Final answer:
The bond's price is calculated by discounting the future coupon payments and face value at the required return rate. A bond with a coupon rate higher than the market interest rate sells for more than its face value. The exact bond price would be found using financial formulas and a financial calculator, based on the given coupon rate and required return.
Step-by-step explanation:
The question pertains to the calculation of a bond's price given its coupon rate, required return (market interest rate), and the fact that it pays interest semiannually. To calculate the price of a corporate bond with a 7 percent coupon rate when the required return is 6 percent and the bond pays semiannually, one needs to discount the future coupon payments and the face value to their present value at the required return rate.

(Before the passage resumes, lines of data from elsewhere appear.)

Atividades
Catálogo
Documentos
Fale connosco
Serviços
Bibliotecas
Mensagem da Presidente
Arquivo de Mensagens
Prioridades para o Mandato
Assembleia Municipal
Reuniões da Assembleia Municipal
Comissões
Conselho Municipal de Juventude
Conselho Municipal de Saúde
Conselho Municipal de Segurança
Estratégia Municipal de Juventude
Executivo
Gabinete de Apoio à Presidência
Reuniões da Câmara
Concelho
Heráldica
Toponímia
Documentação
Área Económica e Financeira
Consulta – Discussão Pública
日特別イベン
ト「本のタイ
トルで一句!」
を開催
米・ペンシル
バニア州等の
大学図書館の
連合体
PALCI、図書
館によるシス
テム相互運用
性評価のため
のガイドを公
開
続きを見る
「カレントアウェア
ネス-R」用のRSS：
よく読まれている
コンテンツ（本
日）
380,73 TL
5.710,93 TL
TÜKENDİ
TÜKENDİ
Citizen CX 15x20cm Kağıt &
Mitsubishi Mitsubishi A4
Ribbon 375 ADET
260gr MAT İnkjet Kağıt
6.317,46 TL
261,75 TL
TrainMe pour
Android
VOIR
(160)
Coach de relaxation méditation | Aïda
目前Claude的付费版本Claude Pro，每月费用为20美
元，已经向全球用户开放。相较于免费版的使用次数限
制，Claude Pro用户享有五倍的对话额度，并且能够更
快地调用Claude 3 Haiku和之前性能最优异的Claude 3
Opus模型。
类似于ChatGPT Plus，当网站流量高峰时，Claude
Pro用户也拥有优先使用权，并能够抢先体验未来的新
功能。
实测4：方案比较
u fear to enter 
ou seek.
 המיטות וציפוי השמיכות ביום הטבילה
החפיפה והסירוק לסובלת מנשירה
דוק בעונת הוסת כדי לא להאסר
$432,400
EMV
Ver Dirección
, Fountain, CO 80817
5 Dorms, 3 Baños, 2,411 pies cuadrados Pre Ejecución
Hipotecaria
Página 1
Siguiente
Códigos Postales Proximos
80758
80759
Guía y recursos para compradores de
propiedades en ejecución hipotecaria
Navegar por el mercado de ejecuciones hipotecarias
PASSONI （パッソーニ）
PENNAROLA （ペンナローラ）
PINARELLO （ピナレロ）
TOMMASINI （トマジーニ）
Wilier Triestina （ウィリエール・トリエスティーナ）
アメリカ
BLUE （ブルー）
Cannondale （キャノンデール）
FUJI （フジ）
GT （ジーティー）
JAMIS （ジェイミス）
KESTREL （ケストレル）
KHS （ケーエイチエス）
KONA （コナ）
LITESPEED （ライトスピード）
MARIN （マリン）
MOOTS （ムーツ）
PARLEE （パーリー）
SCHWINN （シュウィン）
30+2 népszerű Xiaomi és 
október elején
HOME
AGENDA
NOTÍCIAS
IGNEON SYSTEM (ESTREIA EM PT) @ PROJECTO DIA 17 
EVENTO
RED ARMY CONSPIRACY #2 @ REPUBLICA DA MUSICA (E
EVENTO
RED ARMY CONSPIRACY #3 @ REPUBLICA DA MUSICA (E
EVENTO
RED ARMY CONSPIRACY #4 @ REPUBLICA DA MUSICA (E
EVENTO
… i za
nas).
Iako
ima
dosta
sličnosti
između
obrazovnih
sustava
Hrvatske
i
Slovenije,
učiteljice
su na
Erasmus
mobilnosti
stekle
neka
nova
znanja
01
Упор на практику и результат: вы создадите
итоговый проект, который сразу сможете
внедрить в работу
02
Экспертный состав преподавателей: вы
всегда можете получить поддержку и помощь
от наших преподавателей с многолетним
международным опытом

Bonds with coupon rates higher than the prevailing market rates are expected to sell for more than their face value due to the more attractive interest payments they offer relative to the market. This premium is determined by discounting the bond's future cash flows at the required return rate. The exact formula involves the present value of an annuity (for the coupon payments) plus the present value of a lump sum (for the face value at maturity).
While the exact calculation is not shown in this response, it is clear that depending on the required return and the coupon rate, the bond's price will be affected. Since the question does not provide all the data necessary to calculate the bond price and since the SEO keywords appear to be derived from a different context, we recommend using proper financial formulas and a financial calculator or spreadsheet software to find the correct answer.